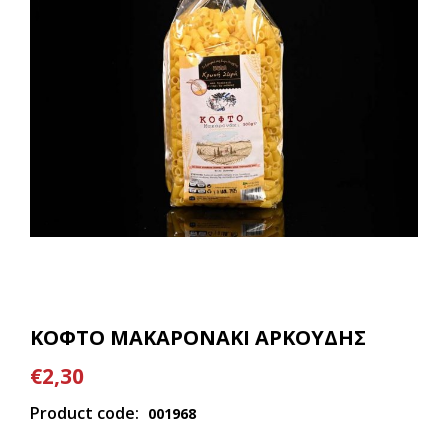
ΚΟΦΤΟ ΜΑΚΑΡΟΝΑΚΙ ΑΡΚΟΥΔΗΣ
€2,30
Product code:
001968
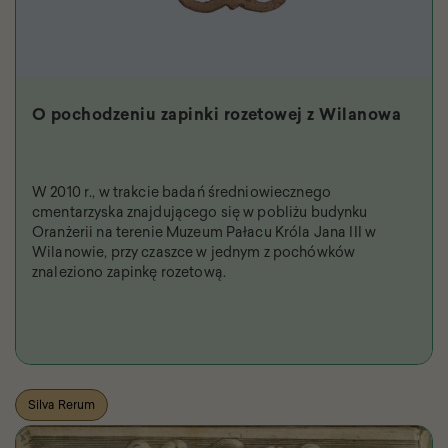
O pochodzeniu zapinki rozetowej z Wilanowa
W 2010 r., w trakcie badań średniowiecznego
cmentarzyska znajdującego się w pobliżu budynku
Oranżerii na terenie Muzeum Pałacu Króla Jana III w
Wilanowie, przy czaszce w jednym z pochówków
znaleziono zapinkę rozetową.
Silva Rerum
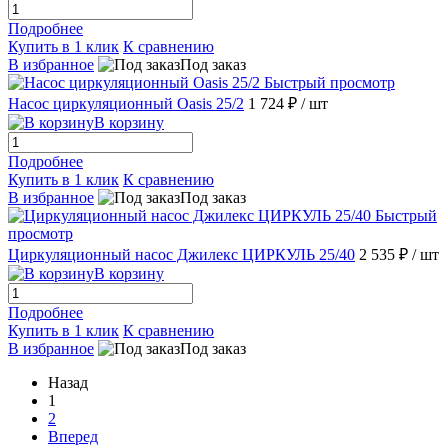
Подробнее
Купить в 1 клик
К сравнению
В избранное
Под заказ
Быстрый просмотр
Насос циркуляционный Oasis 25/2
1 724 ₽
/ шт
В корзину
Подробнее
Купить в 1 клик
К сравнению
В избранное
Под заказ
Быстрый
просмотр
Циркуляционный насос Джилекс ЦИРКУЛЬ 25/40
2 535 ₽
/ шт
В корзину
Подробнее
Купить в 1 клик
К сравнению
В избранное
Под заказ
Назад
1
2
Вперед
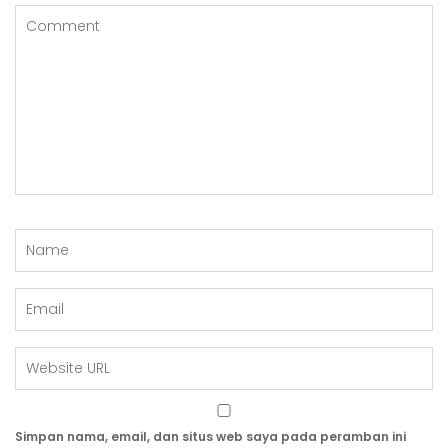
Simpan nama, email, dan situs web saya pada peramban ini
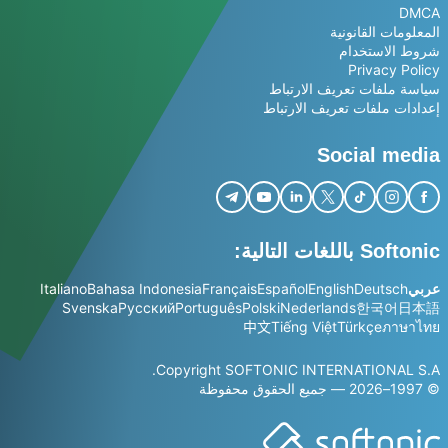
DMCA
المعلومات القانونية
شروط الاستخدام
Privacy Policy
سياسة ملفات تعريف الارتباط
إعدادات ملفات تعريف الارتباط
Social media
Softonic باللغات التالية:
عربي
Deutsch
English
Español
Français
Bahasa Indonesia
Italiano
Svenska
Русский
Português
Polski
Nederlands
한국어
日本語
中文
Tiếng Việt
Türkçe
ภาษาไทย
Copyright SOFTONIC INTERNATIONAL S.A.
© 1997–2026 — جميع الحقوق محفوظة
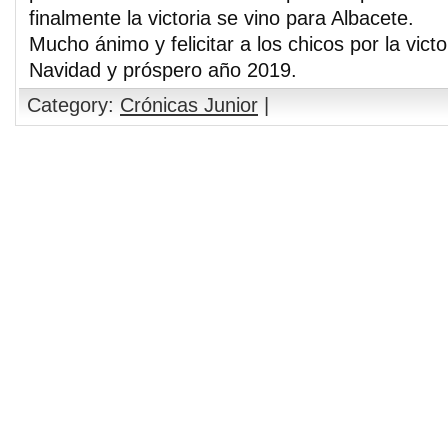
finalmente la victoria se vino para Albacete.
Mucho ánimo y felicitar a los chicos por la vict
Navidad y próspero año 2019.
Category:
Crónicas Junior
|
Comments are closed.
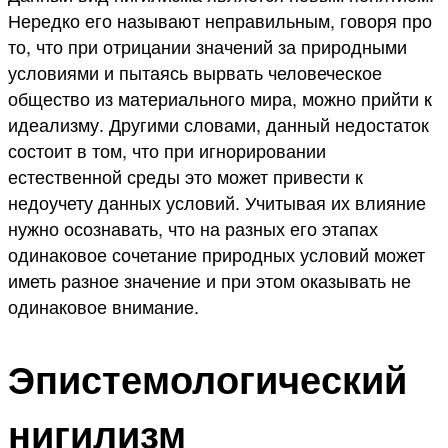
Нередко его называют неправильным, говоря про
то, что при отрицании значений за природными
условиями и пытаясь вырвать человеческое
общество из материального мира, можно прийти к
идеализму. Другими словами, данный недостаток
состоит в том, что при игнорировании
естественной среды это может привести к
недоучету данных условий. Учитывая их влияние
нужно осознавать, что на разных его этапах
одинаковое сочетание природных условий может
иметь разное значение и при этом оказывать не
одинаковое внимание.
Эпистемологический
нигилизм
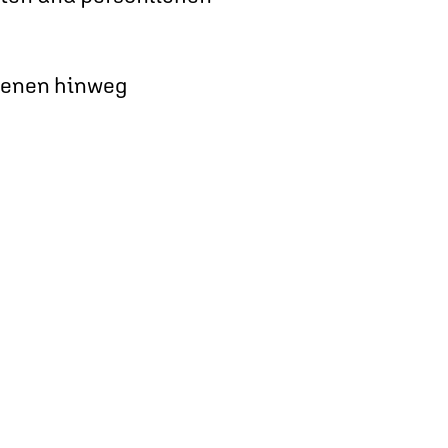
Ebenen hinweg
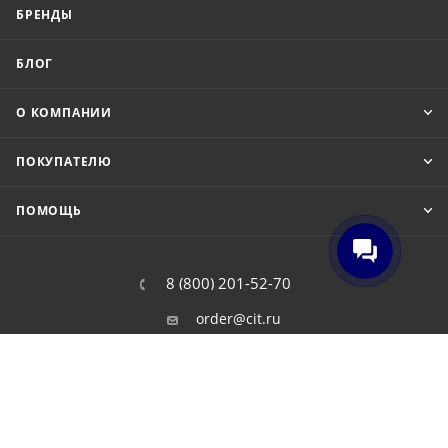
БРЕНДЫ
БЛОГ
О КОМПАНИИ
ПОКУПАТЕЛЮ
ПОМОЩЬ
8 (800) 201-52-70
order@cit.ru
109462, г. Москва, Волгоградский
проспект, 96 к 2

++++++

— WHAT IS REQUIRED —
Every line above that holds "تعريف" should be copied out.

— TASK SOLUTION —
سياسة ملفات تعريف الارتباط
إعدادات ملفات تعريف الارتباط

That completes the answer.